___ SOURCE DATA ___

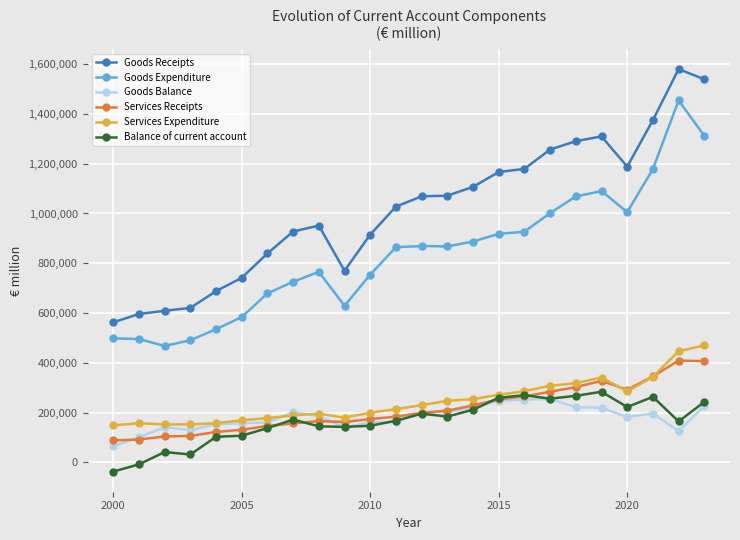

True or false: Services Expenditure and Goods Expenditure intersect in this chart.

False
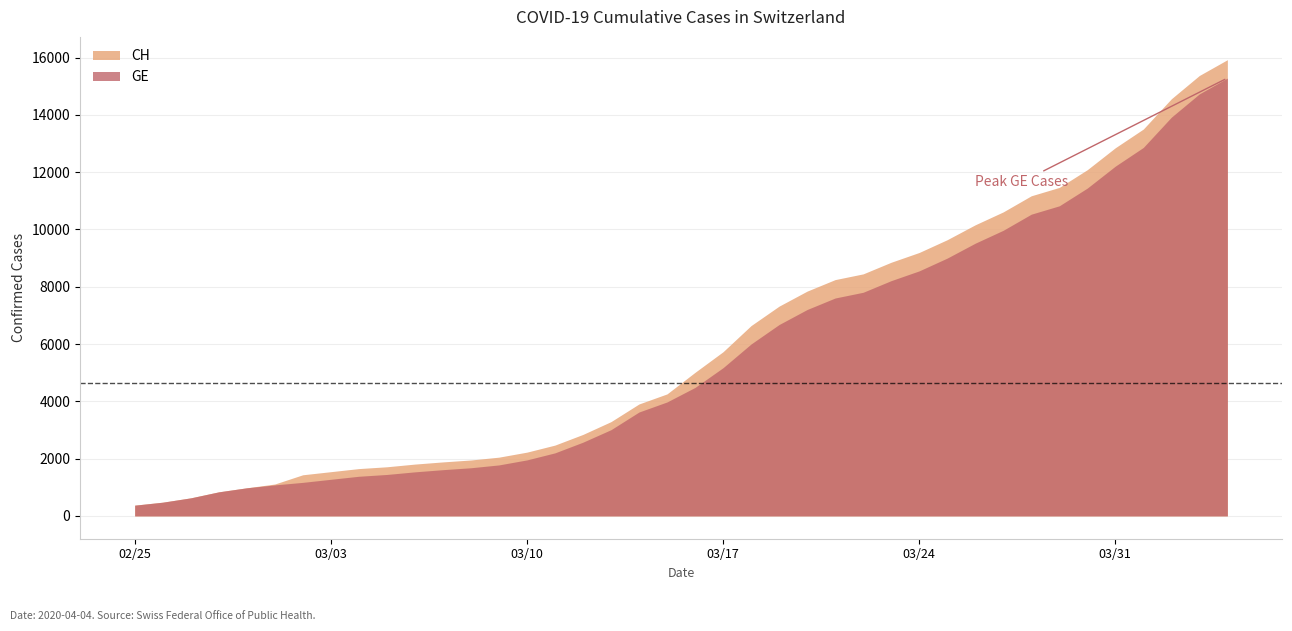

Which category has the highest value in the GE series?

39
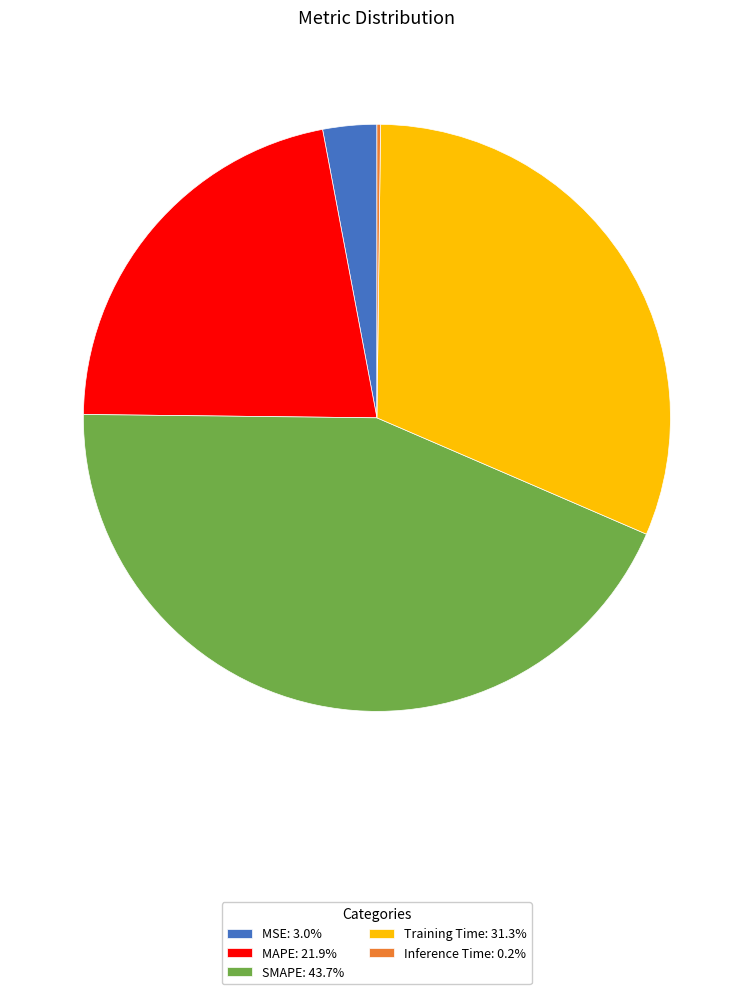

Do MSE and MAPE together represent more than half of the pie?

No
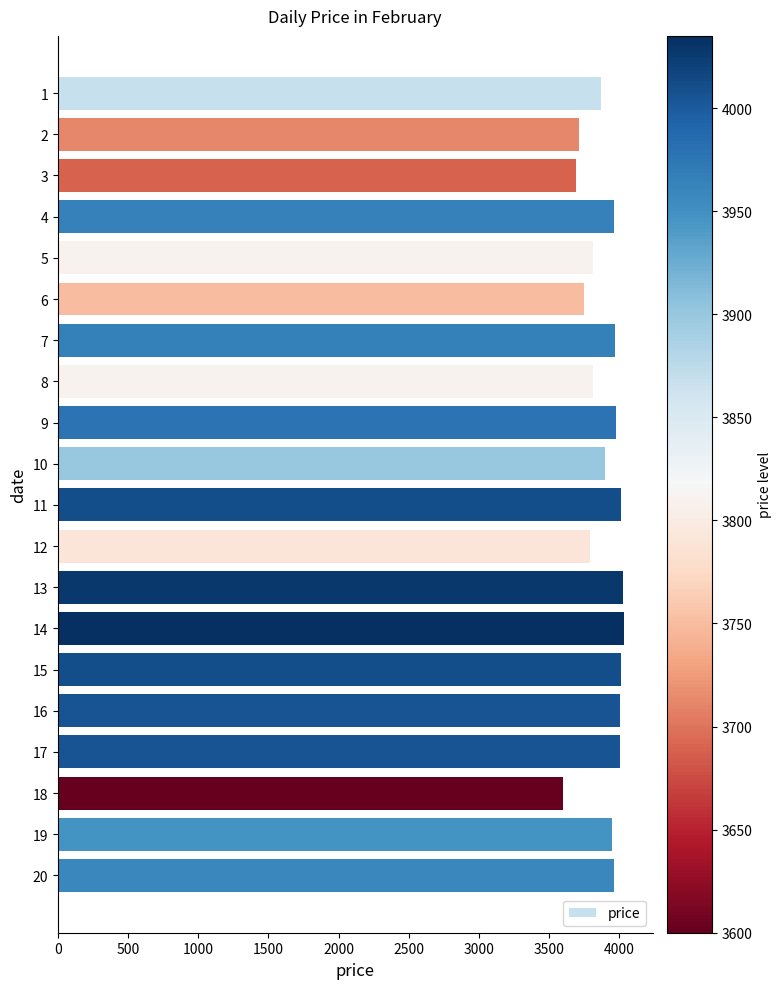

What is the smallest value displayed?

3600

___
___ SOURCE DATA ___

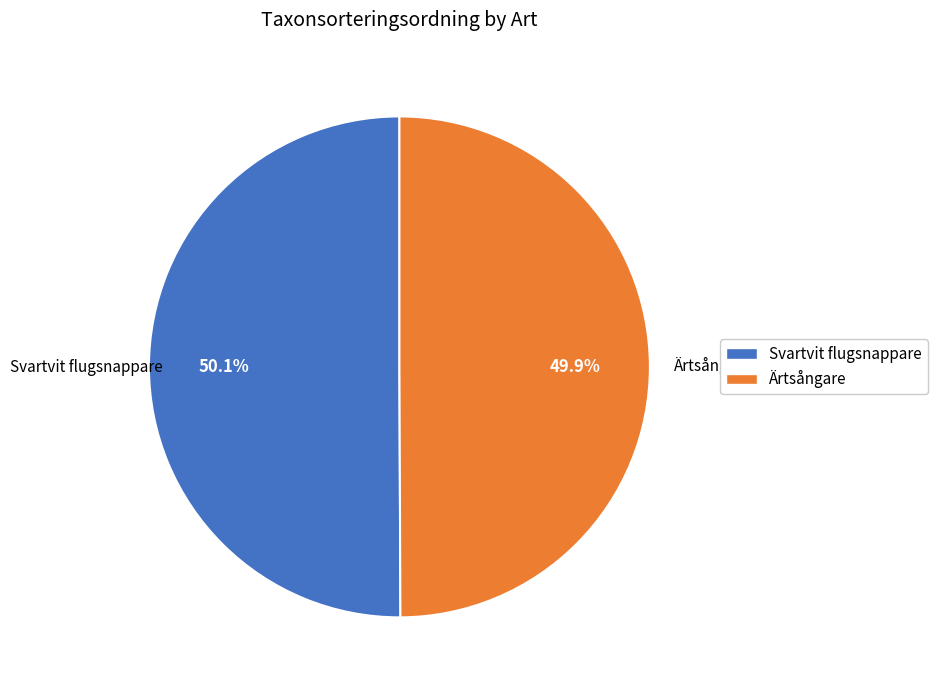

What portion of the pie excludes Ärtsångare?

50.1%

___

WHAT YOU WILL DO
In the listing, copy out word for word every line from the one containing "True or false: Services" through the one containing "What is the smallest value displayed?", both included. Leave out the pictures.

RESPONSE FOR THIS EXERCISE
True or false: Services Expenditure and Goods Expenditure intersect in this chart.

False

Which category has the highest value in the GE series?

39

Do MSE and MAPE together represent more than half of the pie?

No

What is the smallest value displayed?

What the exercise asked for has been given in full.